Bom atom little boy yang dijatuhkan dari pesawat B-29 Superfortress bomber bernama Enola Gay pada 6 Agustus 1945 yang meluluhlantakkan kota Hiroshima serasa tengah dijatuhkan di bumi Indonesia. Bayangkan, agenda pemberantasan korupsi yang tak pernah tuntas selama era reformasi 17 tahun ini tak henti-hentinya mendapat perlawanan sengit. KPK tak pernah jeda dibombardir. Sejak permohonan praperadilan Komjen Budi Gunawan (BG)-Kapolri gagal, tetapi kemudian menjadi Wakapolri-dikabulkan pada pertengahan Februari lalu, praperadilan menjadi senjata serangan balik yang ampuh bagi para tersangka korupsi. KPK pun sudah keok tiga kali. Selain BG, dua tamparan praperadilan lainnya diajukan Ilham Arief Sirajuddin (mantan Wali Kota Makassar) dan Hadi Poernomo yang juga mantan Ketua BPK.

Pemberantasan korupsi memang menjadi agenda bangsa di era reformasi, tetapi praktiknya luar biasa sulit. Sebab, musuh utama pemberantasan korupsi tak lain adalah penyelenggara negara, baik di eksekutif, legislatif, maupun yudikatif. Ini deviatif mengingat demokrasi menuntut transparansi dan akuntabilitas. Kata ilmuwan politik, Mark E Warren (What Does Corruption Mean in Democracy?, 2004) korupsi adalah defisit demokrasi karena merusak kultur, membuat inefisiensi, juga memperlebar jurang ketidakpercayaan. Di eksekutif, korupsi ditandai perilaku pejabat yang menyimpang dari norma, hukum, dan aspirasi masyarakat. Mereka hanya mencari keuntungan. Di legislatif, perilaku korup lewat kebijakan curang tidak sesuai harapan masyarakat. Perilaku koruptif di yudikatif karena putusan didasari motif dan kepentingan, bukan dalil hukum yang argumentatif dan demi keadilan.

Dalam terminologi Warren, ada individu atau kelompok yang dipercaya atau diberi mandat dengan diberi kekuasaan untuk mengambil keputusan kolektif, tetapi justru terputus dengan norma-norma. Dan, pelanggaran norma itu biasanya menguntungkan pribadi atau kelompok. Kasus-kasus korupsi yang selama ini terbongkar sejalan dengan alur pikiran tersebut. Anehnya, mengikuti pandangan sosiolog SH Alatas (1928-2007), justru mereka yang korupsi tidak merasakan telah melakukan pelanggaran norma. Dalam kultur masyarakat tertentu, boleh jadi upeti atau uang pelicin dianggap hal lumrah. Karena itu, mereka barangkali enggan mengakui bahwa korupsi, sebagaimana dikatakan Colin Nye (1967), adalah perilaku menyimpang dari tanggung jawab resmi karena kepentingan (pribadi, keluarga dekat, kelompok swasta), demi mengharapkan uang, status, atau pelanggaran aturan.
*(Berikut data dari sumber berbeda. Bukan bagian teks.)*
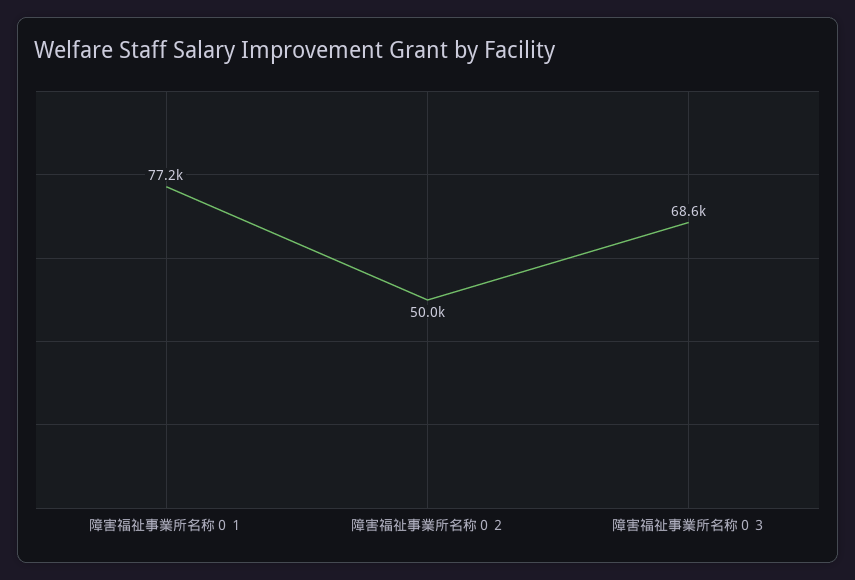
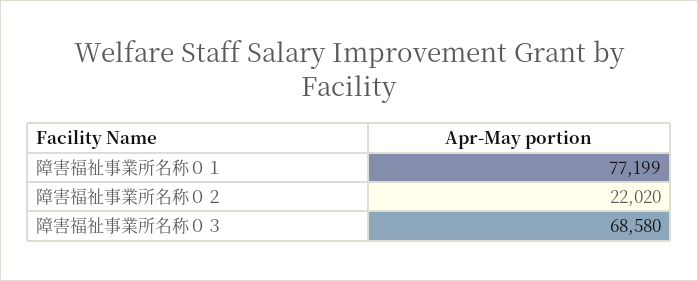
  {
    "障害福祉事業所名称０１": 77199,
-   "障害福祉事業所名称０２": 50000,
+   "障害福祉事業所名称０２": 22020,
    "障害福祉事業所名称０３": 68580
  }

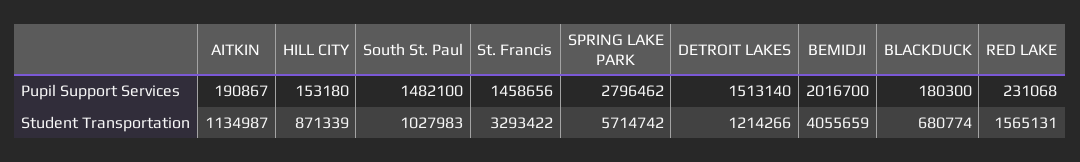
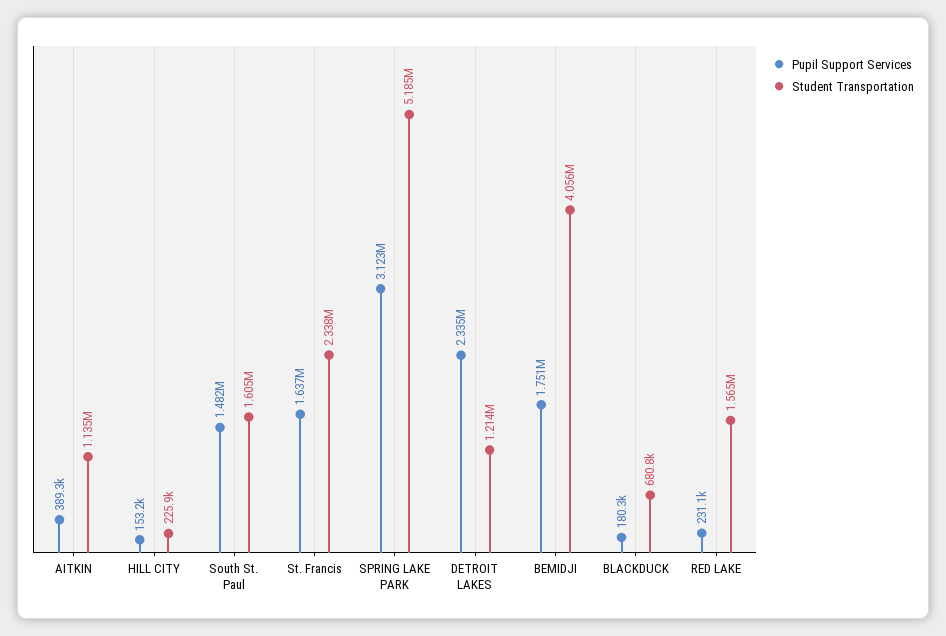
  {
    "Pupil Support Services": {
-     "AITKIN": 190867,
+     "AITKIN": 389300,
      "HILL CITY": 153180,
      "South St. Paul": 1482100,
-     "St. Francis": 1458656,
+     "St. Francis": 1637000,
-     "SPRING LAKE PARK": 2796462,
+     "SPRING LAKE PARK": 3123000,
-     "DETROIT LAKES": 1513140,
+     "DETROIT LAKES": 2335000,
-     "BEMIDJI": 2016700,
+     "BEMIDJI": 1751000,
      "BLACKDUCK": 180300,
      "RED LAKE": 231068
    },
    "Student Transportation": {
      "AITKIN": 1134987,
-     "HILL CITY": 871339,
+     "HILL CITY": 225900,
-     "South St. Paul": 1027983,
+     "South St. Paul": 1605000,
-     "St. Francis": 3293422,
+     "St. Francis": 2338000,
-     "SPRING LAKE PARK": 5714742,
+     "SPRING LAKE PARK": 5185000,
      "DETROIT LAKES": 1214266,
      "BEMIDJI": 4055659,
      "BLACKDUCK": 680774,
      "RED LAKE": 1565131
    }
  }

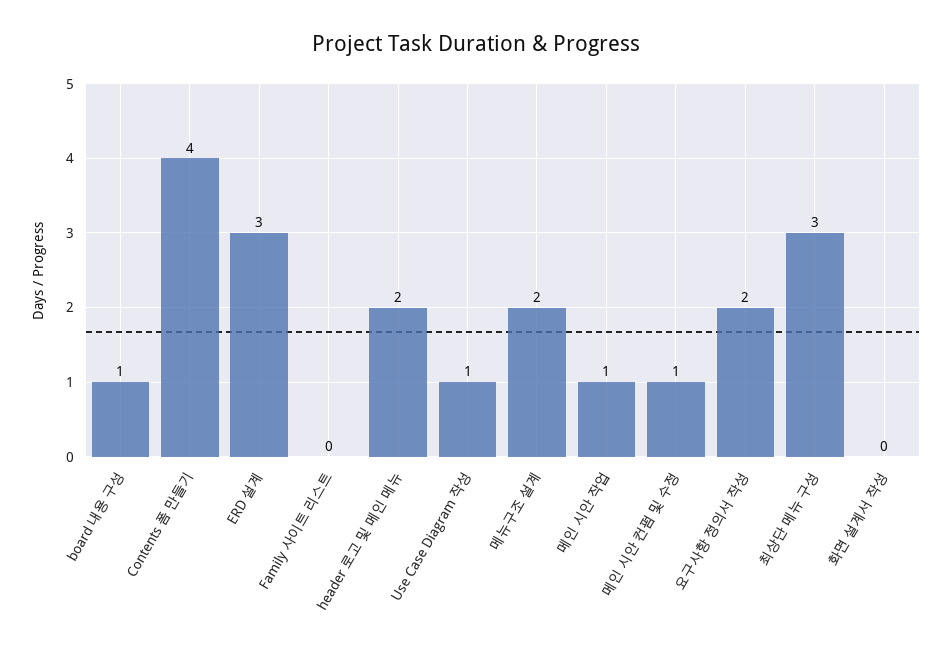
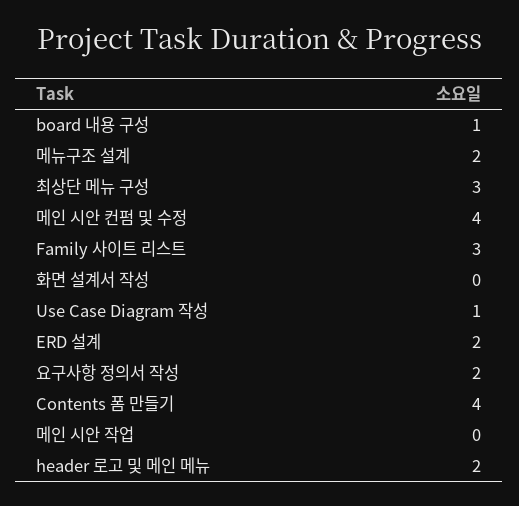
  {
    "board 내용 구성": 1,
    "Contents 폼 만들기": 4,
-   "ERD 설계": 3,
+   "ERD 설계": 2,
-   "Family 사이트 리스트": 0,
+   "Family 사이트 리스트": 3,
    "header 로고 및 메인 메뉴": 2,
    "Use Case Diagram 작성": 1,
    "메뉴구조 설계": 2,
-   "메인 시안 작업": 1,
+   "메인 시안 작업": 0,
-   "메인 시안 컨펌 및 수정": 1,
+   "메인 시안 컨펌 및 수정": 4,
    "요구사항 정의서 작성": 2,
    "최상단 메뉴 구성": 3,
    "화면 설계서 작성": 0
  }

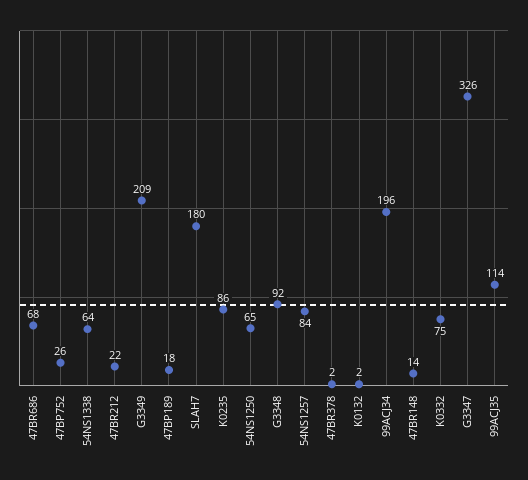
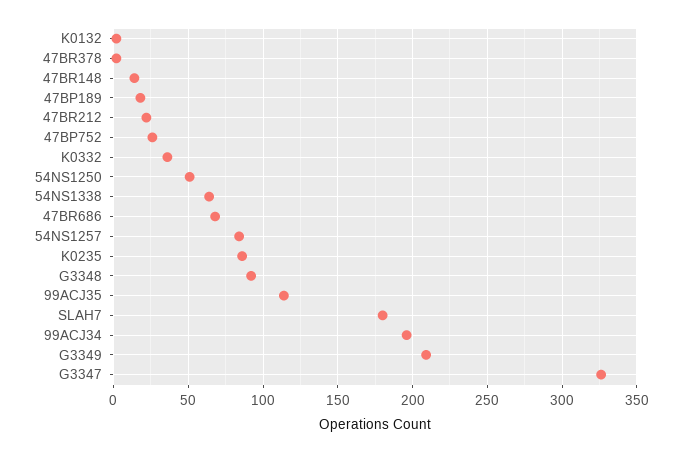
  {
    "47BR686": 68,
    "47BP752": 26,
    "54NS1338": 64,
    "47BR212": 22,
    "G3349": 209,
    "47BP189": 18,
    "SLAH7": 180,
    "K0235": 86,
-   "54NS1250": 65,
+   "54NS1250": 50,
    "G3348": 92,
    "54NS1257": 84,
    "47BR378": 2,
    "K0132": 2,
    "99ACJ34": 196,
    "47BR148": 14,
-   "K0332": 75,
+   "K0332": 35,
    "G3347": 326,
    "99ACJ35": 114
  }

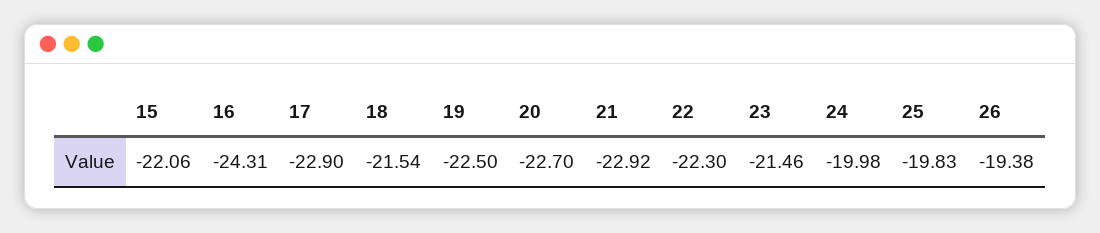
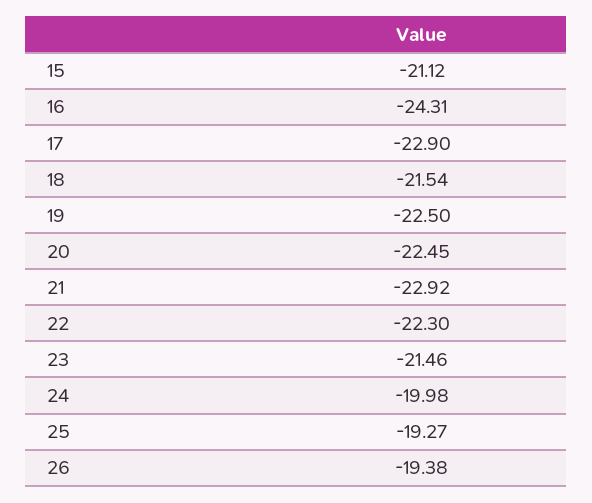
  {
-   "15": -22.06,
+   "15": -21.12,
    "16": -24.31,
    "17": -22.9,
    "18": -21.54,
    "19": -22.5,
-   "20": -22.7,
+   "20": -22.45,
    "21": -22.92,
    "22": -22.3,
    "23": -21.46,
    "24": -19.98,
-   "25": -19.83,
+   "25": -19.27,
    "26": -19.38
  }

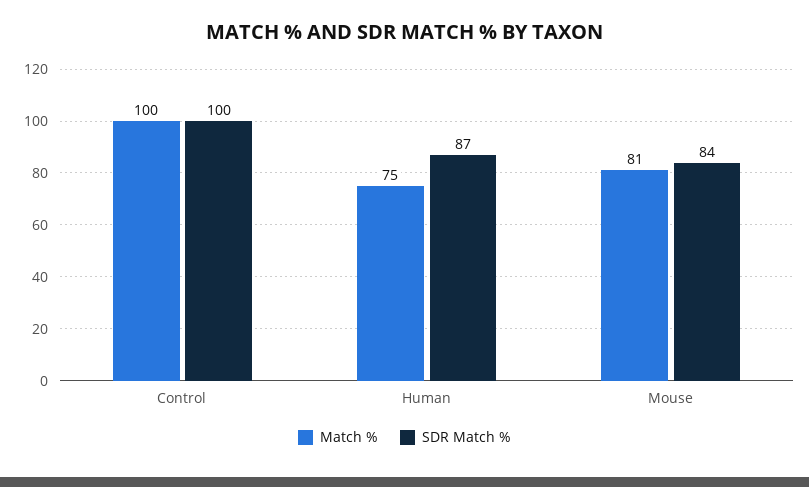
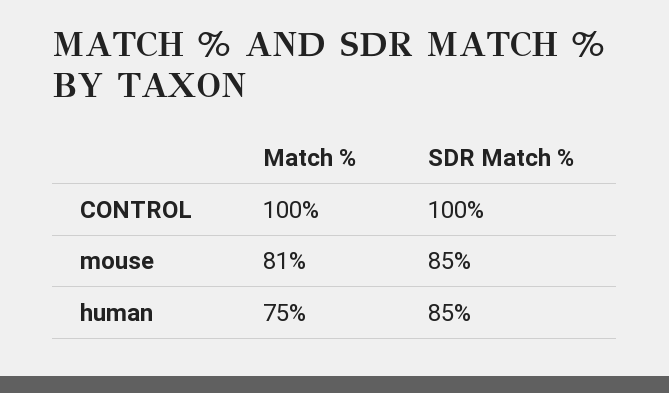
  {
    "Match %": {
      "Control": 100,
      "Human": 75,
      "Mouse": 81
    },
    "SDR Match %": {
      "Control": 100,
-     "Human": 87,
+     "Human": 85,
-     "Mouse": 84
+     "Mouse": 85
    }
  }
Tidak mengherankan, dalam posisi begitulah, Van Klaveren (1957) menyatakan, seorang pejabat korup menganggap kantor tempat kerjanya yang dibiayai uang rakyat justru sebagai tempat usaha sehingga mereka akan mengeruk keuntungan sebesar-besarnya. Di sini pejabat korup kehilangan rasionalitas terhadap makna pengkhianatan, penipuan, atau kelalaian dalam urusan publik. Padahal, seharusnya menjadi tugas manusia modern untuk meletakkan logika berpikir yang bersih dan tidak sesat.

Saya teringat lagi David Rosen, konsultan politik pendiri The First Person. Menurut Rosen (2013), dalam psikologi politik dikenal enam kepribadian politisi: narsisistis (cari perhatian, ekshibisionis, pembohong, selalu mencari kambing hitam); obsessive compulsive (pekerja keras, teliti, tetapi sering ambigu); machiavellis (manipulator, selalu menguasai, mencari keuntungan pribadi); otoriter (menjilat atasan, mendominasi bawahan, konservatif, penuh prasangka); paranoid (penuh rahasia, mencurigakan, ragu-ragu pada kesetiaan, pemarah, pendendam, rendah diri); dan totaliter (kekuasaan dengan pesona dan teror, kultus individu, tetapi sangat jarang ditemui dalam sistem demokrasi elektoral).

Pertanyaannya, apakah para politisi, termasuk di negeri ini, selalu menderita kelainan seperti di atas? Tak mudah menjawabnya, tetapi juga tidak sulit menemukan tipikal politisi seperti gambaran Rosen. Di depan publik, para tersangka korupsi tak pernah terlihat malu. Sebaliknya, mereka kerap berpose dan tersenyum. Seandainya mereka stres pun, lebih karena merasa sedang apes sampai tertangkap. Mereka yang tertangkap akan menuding pemberantasan korupsi tebang pilih. Atau menuding KPK punya motif politik tertentu. Memang perilaku politisi dan para penyelenggara negara aneh-aneh.

Bahkan, tidak sedikit politisi yang di zaman dulu adalah antek-antek Orde Baru dan tidak ikut berjuang dalam gelombang reformasi, sekarang justru ongkang-ongkang kaki menduduki kursi jabatan tinggi negeri. Tanpa malu, mereka menikmati hasil reformasi yang diperjuangkan oleh rakyat dengan pikiran, tenaga, bahkan darah. Politisi rukun bukan untuk memperbaiki demokrasi, melainkan untuk memburu kekuasaan. Politisi berkoar-koar ngurusi partai lain, sudah biasa di panggung politik negeri ini. Maka, menagih malu kepada mereka rasanya akan sia-sia. Di Jepang, menebus rasa malu dengan jalan bunuh diri (seppuku) sebagai bentuk pertanggungjawaban kesalahan atau kegagalan.

Maka, berdiri di dekat reruntuhan Genbaku Dome, saya terusik kata-kata filsuf Nietzsche. Terbayang bangsa besar yang tahun ini genap 70 tahun bisa runtuh digerogoti korupsi. Rasanya ingin little boy dijatuhkan di negeri yang korup- tornya selalu tersenyum itu agar mereka dibumihanguskan. Ah, di depan monumen tragedi kemanusiaan pada Perang Dunia II di jantung kota Hiroshima, pikiran kok ngelantur tak karu-karuan.